DATASET EXTRACT:
════

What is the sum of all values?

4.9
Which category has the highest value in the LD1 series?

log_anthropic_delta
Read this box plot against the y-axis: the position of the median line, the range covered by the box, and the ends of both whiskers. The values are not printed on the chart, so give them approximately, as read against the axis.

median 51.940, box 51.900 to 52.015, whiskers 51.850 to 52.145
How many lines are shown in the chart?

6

════

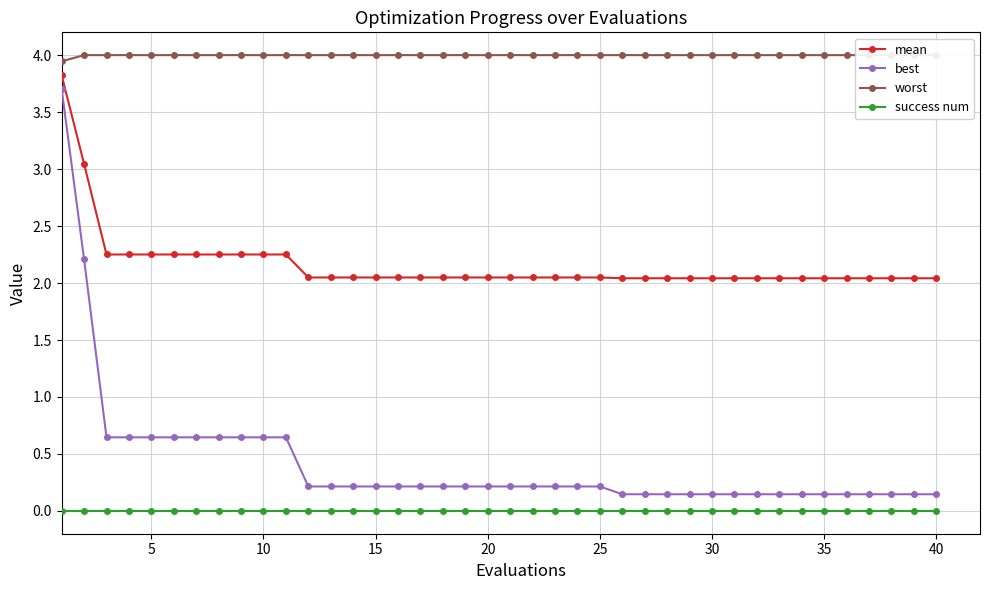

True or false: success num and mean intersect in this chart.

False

════

EXERCISE DETAILS: Copy the records from the line with "median 51.940, box" up to and including the line with "How many lines are shown in the chart?", swapping "shown" for "drawn" and leaving everything else unchanged.

PROBLEM SOLUTION:
median 51.940, box 51.900 to 52.015, whiskers 51.850 to 52.145
How many lines are drawn in the chart?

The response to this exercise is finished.